Funding and Acquisitions (The Business of Ed-Tech)
Coding bootcamp Galvanize has raised $45 million in Series B funding from ABS Capital Partners, Colorado Impact Fund, Haystack Partners, Greg Maffei, Aspen Grove Capital, and University Ventures. It’s raised $63 million total.
Degreed has raised $3.5 million in Series B funding from GSV Accelerator, Jump Capital, Rethink Education, and Signal Peak Ventures. This brings to $33.3 million total raised by the startup.
Coding bootcamp Byte Academy has raised $2.67 million in funding from Tri5 Ventures.
Cialfo has raised an undisclosed amount of funding from Govin Capital and Koh Boon Hwee. The college admissions app has previously raised $800,000.
Testing startup Gradopedia has raised an undisclosed amount of seed funding from an undisclosed list of investors.
Publisher John Wiley & Sons will acquire Atypon, a publishing software company, for $120 million.

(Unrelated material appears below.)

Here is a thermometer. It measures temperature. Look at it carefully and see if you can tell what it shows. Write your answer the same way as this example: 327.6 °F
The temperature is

Certica Solutions has acquired Educuity.
Guardian Capital Partners has acquired Carson-Dellosa Publishing LLC from Birch Hill Equity Partners.
Data and “Research”
Via Babson College: “95 Percent of Entrepreneurs Worldwide Finance Their Own Startups. Only 0.16 percent of U.S. small businesses received venture capital in 2015.”
Via The Chronicle of Higher Education: “Study Finds More Faculty Diversity at Public Institutions Than at Private Ones.”

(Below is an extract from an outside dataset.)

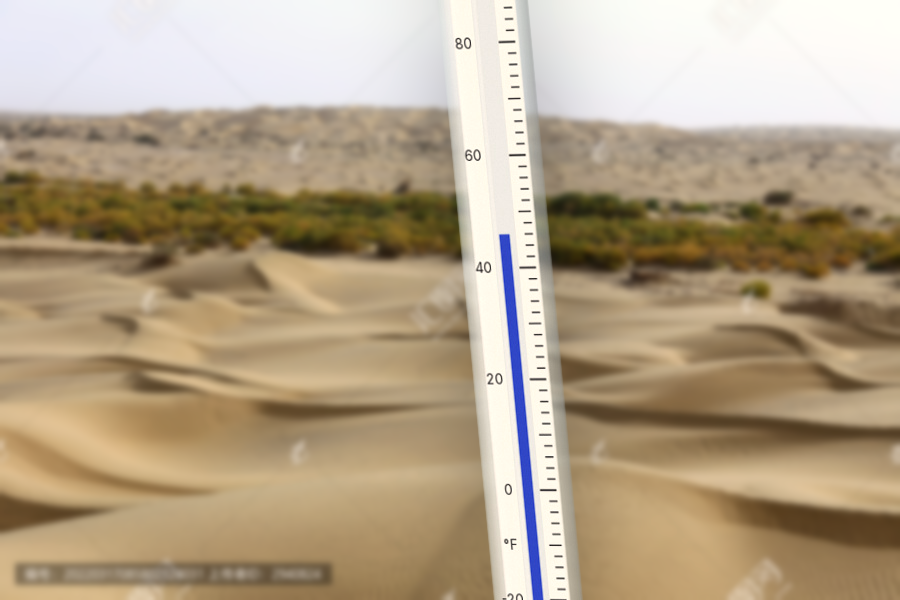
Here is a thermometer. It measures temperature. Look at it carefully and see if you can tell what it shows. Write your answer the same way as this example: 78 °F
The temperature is 46 °F
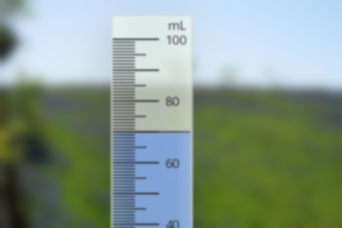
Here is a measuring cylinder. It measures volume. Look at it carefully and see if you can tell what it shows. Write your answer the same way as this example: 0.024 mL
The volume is 70 mL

“‘Clickbait’-esque titles work for academic papers too,” says Boing Boing.
Via The New York Times: “Last year’s law school graduates landed fewer jobs in private practice than any class in the last two decades, according to the National Association for Law Placement, which tracks developments in the legal profession.”
Via Inside Higher Ed: “U.K. report on for-profit colleges in six countries finds few benefits of sector and calls for tighter regulation, while acknowledging lack of data makes it hard to set rules.” From the report, “relative to the public sector, the quality of provision, especially in the for-profits, is often found wanting, while tuition fees are usually higher.”